Dataset entries:
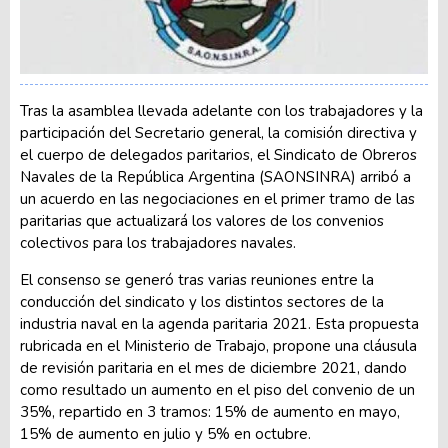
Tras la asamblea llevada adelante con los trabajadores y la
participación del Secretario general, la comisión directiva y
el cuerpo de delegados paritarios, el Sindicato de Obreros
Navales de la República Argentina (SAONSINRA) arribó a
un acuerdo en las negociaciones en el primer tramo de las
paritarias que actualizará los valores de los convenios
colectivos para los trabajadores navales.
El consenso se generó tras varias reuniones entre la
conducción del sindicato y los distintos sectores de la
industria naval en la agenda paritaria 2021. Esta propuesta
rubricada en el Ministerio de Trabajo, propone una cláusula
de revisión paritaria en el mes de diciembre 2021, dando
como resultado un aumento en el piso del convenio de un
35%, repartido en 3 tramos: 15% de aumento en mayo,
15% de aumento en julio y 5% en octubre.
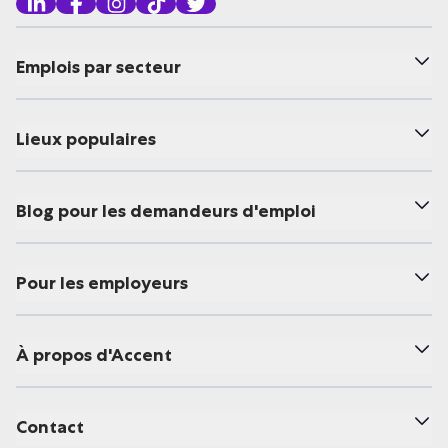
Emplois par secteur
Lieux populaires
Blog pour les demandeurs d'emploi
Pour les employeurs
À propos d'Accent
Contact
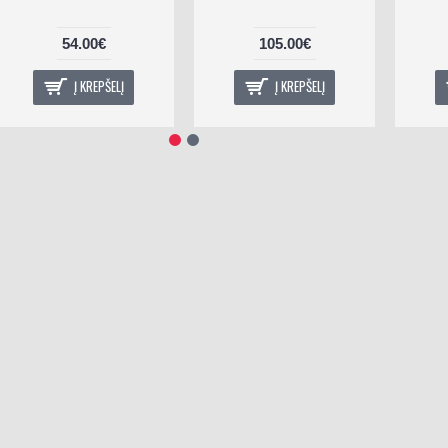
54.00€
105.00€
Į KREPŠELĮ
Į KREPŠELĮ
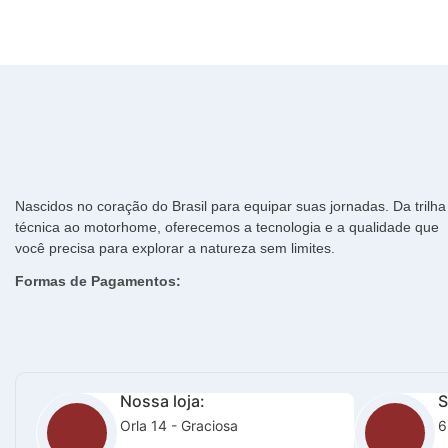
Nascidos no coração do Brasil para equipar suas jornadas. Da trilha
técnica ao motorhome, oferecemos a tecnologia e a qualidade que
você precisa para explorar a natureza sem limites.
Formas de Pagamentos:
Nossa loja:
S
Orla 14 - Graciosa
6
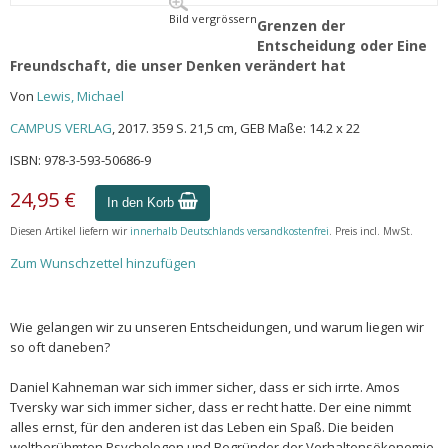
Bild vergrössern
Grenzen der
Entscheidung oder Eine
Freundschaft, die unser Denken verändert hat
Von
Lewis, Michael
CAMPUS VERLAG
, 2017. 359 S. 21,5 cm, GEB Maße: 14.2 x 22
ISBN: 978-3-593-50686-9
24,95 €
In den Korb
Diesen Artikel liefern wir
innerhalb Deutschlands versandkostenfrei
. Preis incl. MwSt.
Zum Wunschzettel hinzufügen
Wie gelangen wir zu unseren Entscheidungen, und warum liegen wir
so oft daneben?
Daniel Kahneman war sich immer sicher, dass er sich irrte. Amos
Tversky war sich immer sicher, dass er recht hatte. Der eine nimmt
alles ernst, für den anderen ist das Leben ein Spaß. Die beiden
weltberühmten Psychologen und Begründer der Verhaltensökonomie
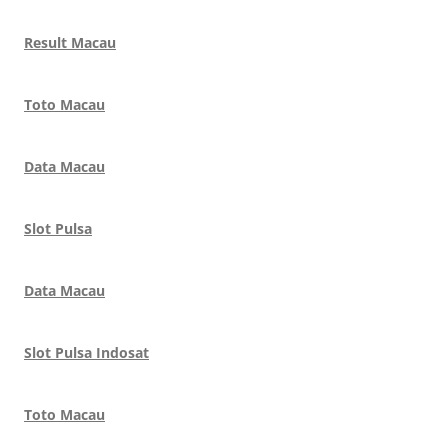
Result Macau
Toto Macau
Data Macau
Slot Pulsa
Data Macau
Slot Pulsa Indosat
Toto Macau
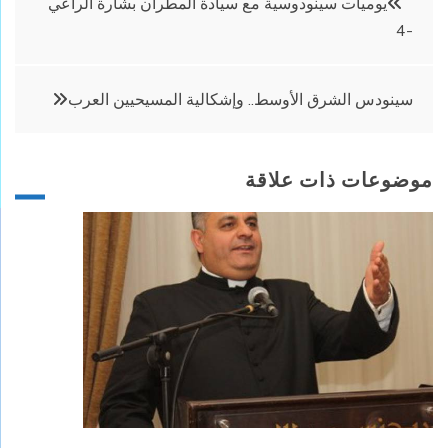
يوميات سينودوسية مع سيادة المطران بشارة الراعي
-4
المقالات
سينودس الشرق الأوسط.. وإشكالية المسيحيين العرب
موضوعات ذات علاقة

# Problem requirements:
Although pictures appear among the records above, none are to be output; print exactly the lines from the line containing "Lieux populaires" through the line containing "Entscheidung oder Eine".

# Output for this exercise:
Lieux populaires
Blog pour les demandeurs d'emploi
Pour les employeurs
À propos d'Accent
Contact
54.00€
105.00€
Į KREPŠELĮ
Į KREPŠELĮ
Nascidos no coração do Brasil para equipar suas jornadas. Da trilha
técnica ao motorhome, oferecemos a tecnologia e a qualidade que
você precisa para explorar a natureza sem limites.
Formas de Pagamentos:
Nossa loja:
S
Orla 14 - Graciosa
6
Bild vergrössern
Grenzen der
Entscheidung oder Eine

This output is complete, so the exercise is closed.